• Hello MLAers! We've re-enabled auto-approval for accounts. If you are still waiting on account approval, please check this thread for more information.

Graphite Airport UFO

Quadraman

68030
I have the original graphite Airport base and wondered if anyone has upgraded the internal card to anything better than an Orinoco Gold card? Is there anything that supports a faster wifi standard or tougher encryption? Do you need a 5v card to upgrade these? I've seen 5v wireless g cards and wondered if one of those could go in.

 
I'm fairly certain that the only cards they support are cards based on the ORiNOCO/WaveLAN chipset. Any WiFi card will need a driver, and the ORiNOCO drivers are already built in, its impossible to replace them with a driver for any other card. Even if you were to find a 5V, 16 bit, non-CardBus card that somehow managed to work, it'd still be a lot more pain than simply buying a 802.11g WAP.

 
I can't believe it still works. Every Graphite Airport I've ever seen or had all died within the last 5 years. It had a lot of problems. Wouldn't get too attached to it.

 
I have had two graphite APs. One I bought new in late 1999, died in about 2003; although the WaveLAN card was fine (I use it to this day in my PowerBooks.) The second I bought used in 2006-ish, and only turn on very occasionally. Works, though. (I was disappointed when Apple stopped allowing the "AirPort Utility for Graphite and Snow" to work.)

 
There are two capacitors on the Graphite Airport PCB that are the culprit when it comes to those things dying. (If I recall they're near the power plug.) Replace them and you will almost certainly bring a dead one back to life.
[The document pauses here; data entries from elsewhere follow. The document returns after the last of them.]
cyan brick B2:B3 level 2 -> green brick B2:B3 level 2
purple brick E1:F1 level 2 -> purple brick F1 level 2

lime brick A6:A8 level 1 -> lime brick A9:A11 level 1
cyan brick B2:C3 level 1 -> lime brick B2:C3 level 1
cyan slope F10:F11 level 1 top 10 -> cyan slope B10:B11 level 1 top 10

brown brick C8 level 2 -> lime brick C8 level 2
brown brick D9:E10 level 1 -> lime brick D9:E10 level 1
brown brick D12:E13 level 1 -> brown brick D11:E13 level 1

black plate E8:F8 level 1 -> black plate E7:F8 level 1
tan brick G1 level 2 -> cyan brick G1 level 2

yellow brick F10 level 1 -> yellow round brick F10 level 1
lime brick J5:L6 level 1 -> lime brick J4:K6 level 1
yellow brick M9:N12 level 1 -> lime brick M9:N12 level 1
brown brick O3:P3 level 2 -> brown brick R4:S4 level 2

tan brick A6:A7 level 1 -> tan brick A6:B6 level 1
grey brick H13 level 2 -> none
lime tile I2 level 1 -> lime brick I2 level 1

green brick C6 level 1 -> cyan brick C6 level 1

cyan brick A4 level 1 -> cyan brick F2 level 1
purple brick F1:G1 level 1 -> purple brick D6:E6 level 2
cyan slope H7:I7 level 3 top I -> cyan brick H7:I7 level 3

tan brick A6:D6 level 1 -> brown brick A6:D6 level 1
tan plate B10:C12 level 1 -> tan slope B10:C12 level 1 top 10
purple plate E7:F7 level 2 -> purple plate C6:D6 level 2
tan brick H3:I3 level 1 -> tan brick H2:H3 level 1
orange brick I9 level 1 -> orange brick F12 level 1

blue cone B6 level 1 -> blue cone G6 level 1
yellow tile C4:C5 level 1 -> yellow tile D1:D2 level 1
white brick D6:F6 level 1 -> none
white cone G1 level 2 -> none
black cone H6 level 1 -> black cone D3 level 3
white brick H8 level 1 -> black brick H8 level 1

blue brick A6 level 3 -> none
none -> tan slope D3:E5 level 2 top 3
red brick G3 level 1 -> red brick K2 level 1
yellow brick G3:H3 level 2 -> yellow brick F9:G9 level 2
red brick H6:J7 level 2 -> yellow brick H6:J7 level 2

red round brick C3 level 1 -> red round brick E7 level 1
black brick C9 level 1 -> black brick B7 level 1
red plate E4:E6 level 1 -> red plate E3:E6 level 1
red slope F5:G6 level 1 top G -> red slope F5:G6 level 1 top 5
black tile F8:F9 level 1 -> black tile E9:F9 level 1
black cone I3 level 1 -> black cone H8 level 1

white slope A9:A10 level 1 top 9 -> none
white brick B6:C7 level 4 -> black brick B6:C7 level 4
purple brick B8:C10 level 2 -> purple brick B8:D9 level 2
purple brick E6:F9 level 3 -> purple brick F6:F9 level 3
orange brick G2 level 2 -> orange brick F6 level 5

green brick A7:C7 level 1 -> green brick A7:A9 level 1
I've fixed three that way.

 
Man, what is it with Apple products and crummy capacitors?

I've never encountered this on old IBM/IBM clone systems, with some of them being more than 20 years old.

 
Ah, thanks for that insight. The makes me think back to a system I saw from that era few years ago that just suddenly up and died. The motherboard showed it was getting power but the system showed absolutely no signs of life regardless of what one tried. I'd never come across one like that before, usually one sees at least a fan turn on, etc... I wonder if that's what happened to it...

 
While the capacitors may well be a problem, both WaveLAN cards eventually died, well one died and one became notoriously unreliable. A friend's Snow WaveLAN also began showing similar symptoms, leading to it being replaced. All things considered, these units were bad mojo.